Despite Saturday’s chilly drizzle and charcoal sky, over 1,000 Vietnam veterans and hundred of onlookers gathered in this small town on the Cumberland Plateau to celebrate March 29 as Tennessee’s first official Vietnam Veterans Day.

Staff Photo by Allison Kwesell -- US Army Troops lead a tank down Crossville Tenn.'s Main Street during a parade to commemorate Vietnam Veterans Day in Tennessee. The parade and events were organized by the Vietnam Veterans organization of Cumberland County, Tenn.

Tennessee is the first state to name a day to mark Vietnam military service, and organizers of the event in Crossville said their parade was the first official homecoming celebration for Vietnam soldiers. An event honoring Vietnam veterans also was held in Soddy-Daisy on Saturday.

“We never got a homecoming,” said Scooter Dyer, the Crossville native who helped create the event. “We got spit at and called baby killers. This is our day from now on in Tennessee.”

Mr. Dyer and his friend, Dann Dunham, worked for over a year petitioning Gov. Phil Bredesen for the holiday and developing the two-day event.

As one of three brothers who served in Vietnam, Mr. Dyer, 60, said he became determined to honor Vietnam veterans when he attended the World War II memorial dedication in Washington, D.C., in 2004 and realized the importance of honoring military service.

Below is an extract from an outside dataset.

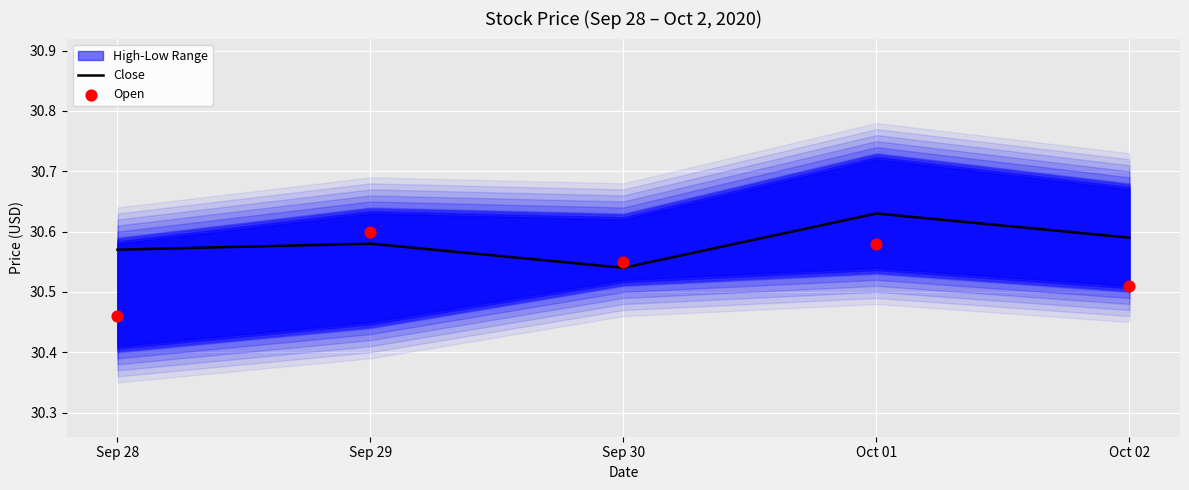

Which series has the largest Y range (max minus min)?

Open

Recognition offers closure and pride, he said, things he and his friends were not offered by the American public, which was embroiled in a political debate over Vietnam when the war ended in the early 1970s.

On Saturday, Mr. Dyer and his two brothers, Jerry and Edd, who stood near him during the parade, fought back tears watching the timid smiles of old soldiers and young cadets trying to walk in step.

“It breaks my heart,” said Jerry Dyer. “I took my uniform off in the plane (on the way back from Vietnam). Nobody wanted us at home.”

Charlie Hobbs, president of the Chattanooga chapter of Vietnam Veterans of America, the largest chapter in Tennessee and third-largest in the country, attended the event with many Vietnam veterans from Chattanooga.

“The parade was really something emotional, seeing young people,” he said.

Afterward, the crowd moved to the Crossville Community Center where music and speakers were planned. Crafts and Vietnam War paraphernalia were sold out of tents around the center. In the mix of the crowd, tall men with tough leathery skin wrapped their arms around one another and called each other brother.

“Vietnam veterans have a unique camaraderie because of the lack of treatment,” he said. “That’s the way we feel about it. We’re just a big family.”